A paradox is a persuasive argument that something, which we judge must be false, is true. Zeno's Paradox, for example, is a convincing argument that it's impossible to move.
Coaches, managers, players, and fans all have good reasons to care about statistics. Gathering the right kind of information about when and how often something happens—a team winning, a player achieving a record, or a group players adopting a new technique—promises insight about why it happens, and what its downstream effects might be. For a fan, this kind of understanding is valuable in itself; for someone with skin in the game, it can provide the control necessary for building a winning team. But moving from correlation to causation is famously fraught.
In a type of statistical puzzle known as Simpson’s Paradox, the correlations themselves look contradictory. The popular mathematician Martin Gardner describes it this way: “the data will confirm each of two hypotheses, but disconfirm the two taken together.” Basketball examples provide a way to make this abstract idea more concrete.
Consider field goals, which can be divided into two-point field goals and three-point field goals. To determine a player’s talent for scoring field goals, we might consider what percentage of their attempts are successful. According to the WNBA statistics for the regular 2017 season, Sue Bird outperformed Sancho Lyttle in three-point field goals, succeeding at 39.3% of her attempts compared to Lyttle’s 25.0%. We can calculate that Bird also outperformed Lyttle in two-point field goals, 46.8% to 44.4%. But Lyttle outperformed Bird in field goals overall, 43.5% to 42.7%.
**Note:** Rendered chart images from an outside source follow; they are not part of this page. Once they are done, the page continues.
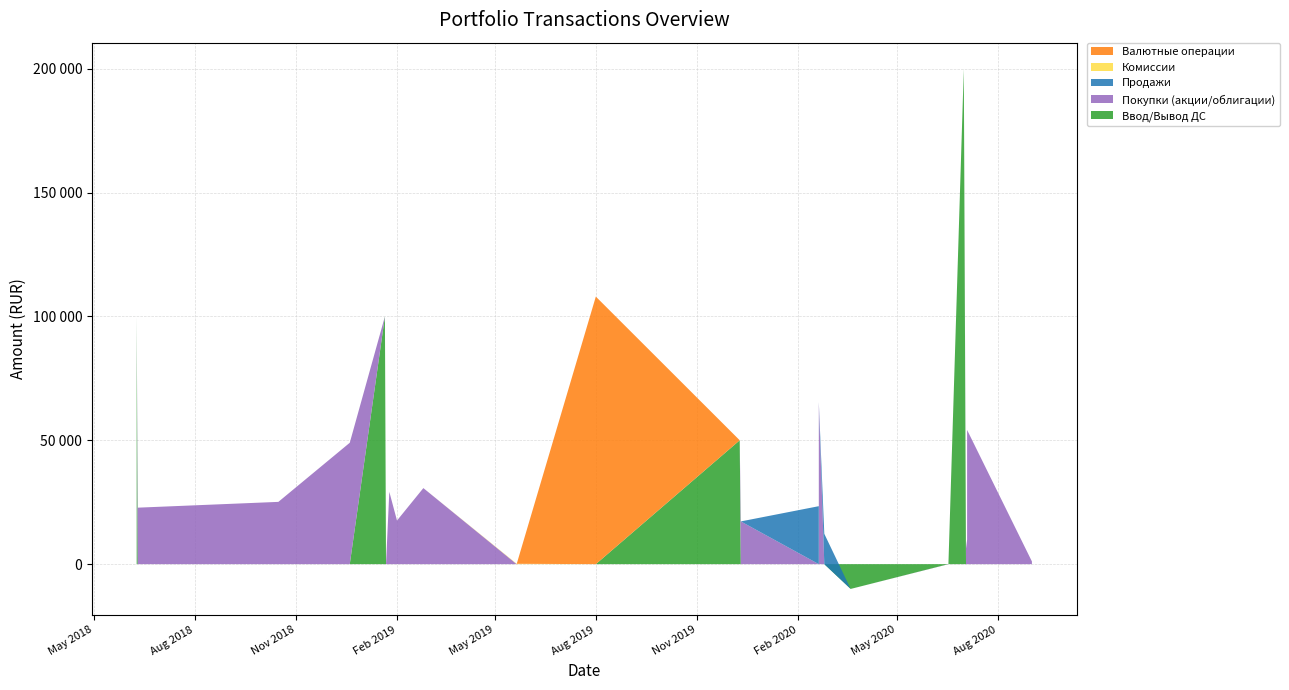

Reading right to left, extract all data points from this chart.

Ввод/Вывод ДС: 0.0	0.0	0.0	0.0	200000.0	0.0	0.0	-10000.0	0.0	0.0	0.0	0.0	50000.0	0.0	0.0	0.0	0.0	0.0	0.0	100000.0	0.0	0.0	0.0	100000.0
Покупки (акции/облигации): 1092.0	54175.0	9858.5	6325.5	0.0	62.8	50.0	0.0	0.0	65430.0	0.0	17250.0	0.0	0.0	0.0	30700.0	17600.0	29200.0	0.0	0.0	49000.0	25137.0	22800.0	0.0
Продажи: 0.0	0.0	0.0	0.0	0.0	0.0	0.0	0.0	12250.0	0.0	23400.0	0.0	0.0	0.0	0.0	0.0	0.0	0.0	0.0	0.0	0.0	0.0	0.0	0.0
Комиссии: 0.0	0.2	0.0	0.0	0.0	0.0	0.0	0.0	0.0	0.0	0.0	0.0	0.0	0.0	149.0	0.0	0.0	0.0	149.0	0.0	0.0	0.0	0.0	0.0
Валютные операции: 0.0	0.0	0.0	0.0	0.0	0.0	0.0	0.0	0.0	0.0	0.0	0.0	0.0	108000.0	0.0	0.0	0.0	0.0	0.0	0.0	0.0	0.0	0.0	0.0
In other words, Lyttle appears to be worse than Bird at scoring two-point field goals, and worse than Bird at scoring three-point field goals, but somehow better at scoring field goals overall. What should we make of this confusing data?
The solution is that three-point field goals are harder to make than two-point field goals, and Bird attempted a greater percentage of her shots from behind the three-point line. If you had the two players shoot from the same place on the court, you would expect Bird to succeed more often. But since they don’t shoot from the same place on the court, and Lyttle takes easier shots a greater percentage of the time, she ends up succeeding at more of her attempts.
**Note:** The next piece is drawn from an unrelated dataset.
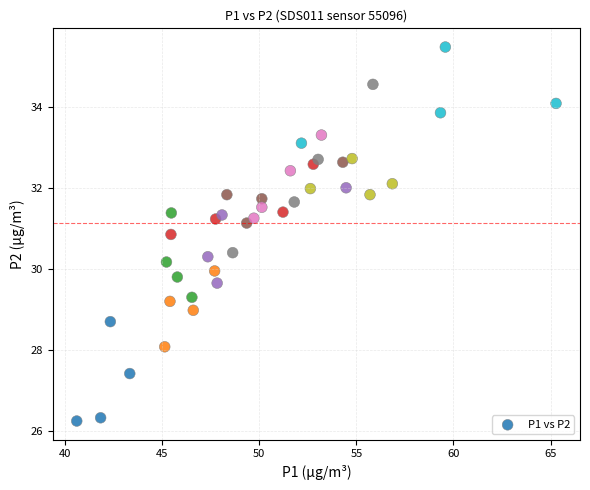

What is the range of Y values (max minus min)?

9.2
Another example of Simpson’s Paradox involves the “hot hand” phenomenon. Fans have long held that players experience runs of success or failure. If a player succeeds at sinking a free throw, the theory goes, they’re having a successful streak, which makes them more likely to sink the next free throw. In 1985, the psychologists Gillovich, Vallone, and Tversky published a statistical argument that the hot hand is a myth. They considered free throw data for 9 major players for the Philadelphia 76ers in the 1980-81 season, and showed that eight of them were slightly less likely to succeed after a run of successes than a run of failures.
Statistician Robert Wardrop suggested that Simpson’s Paradox might explain why the “hot hand” phenomenon looks real, even if it’s not. Players vary in their shooting ability. If a player sinks a free throw, that player is more likely to have the skill to sink their next free throw; if a player misses, they are more likely to be a less skilled player who misses their next shot. But holding the player fixed, a successful free throw is no more likely given a previous success than it is given a previous failure.
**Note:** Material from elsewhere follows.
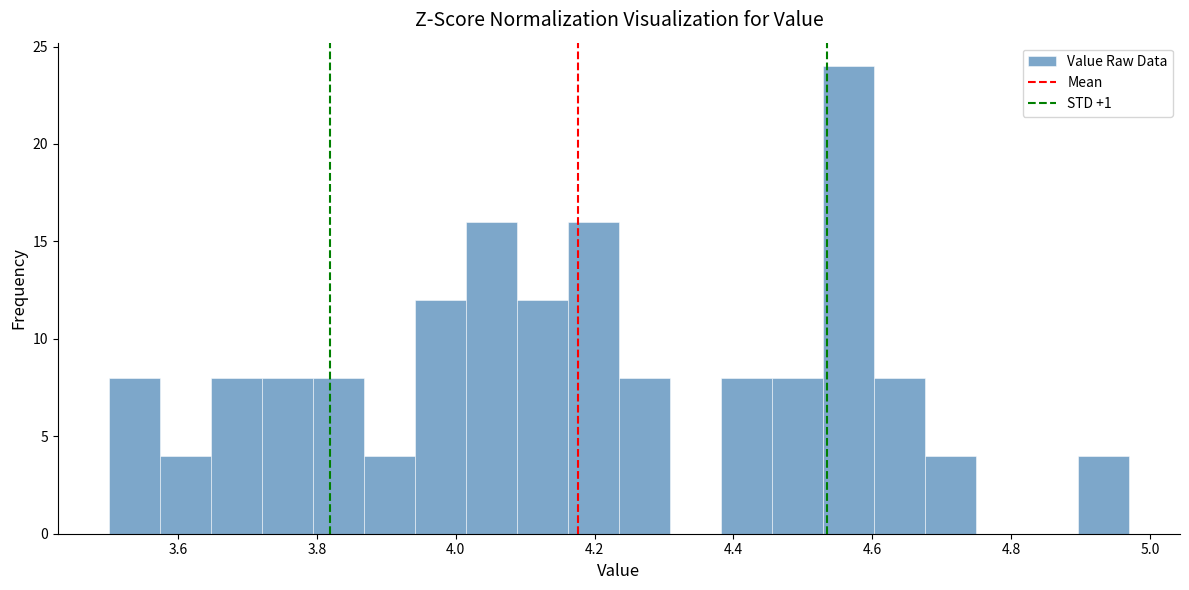

Around what value on the x-axis is the tallest bar? Give the approximate position of its centre, as read against the axis.

4.56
(In a more recent development in the “hot hand” story, economists Miller and Sanjurjo argue that there is a flaw in Gillovich et al’s 1985 study: even if there is no relationship between success on one shot and success on the next, it’s not a good idea to consider free throws that happen after a run of successes. This will bias you toward looking at free throws that miss. But that problem seems to be independent of Simpson’s Paradox.)
Is the moral just that correlation is not causation? I think there’s more to it than that. Looking at correlations between variables can tell a causal story, but that story may not be a simple one. Our WNBA example showed that a player’s success at field goals depends on at least two factors: where on the court she shoots from, and her aim those shots. Computer scientists have developed a more general theory about how to uncover causal information based on correlations, which handles cases like our basketball examples. Maybe all that data can tell us something useful, not just about who wins basketball games, but about why.
(Thanks to Reuben Stern for sports discussion, and to Jeremy Lizakowski for teaching me how to use Ruby to search WNBA data tables.)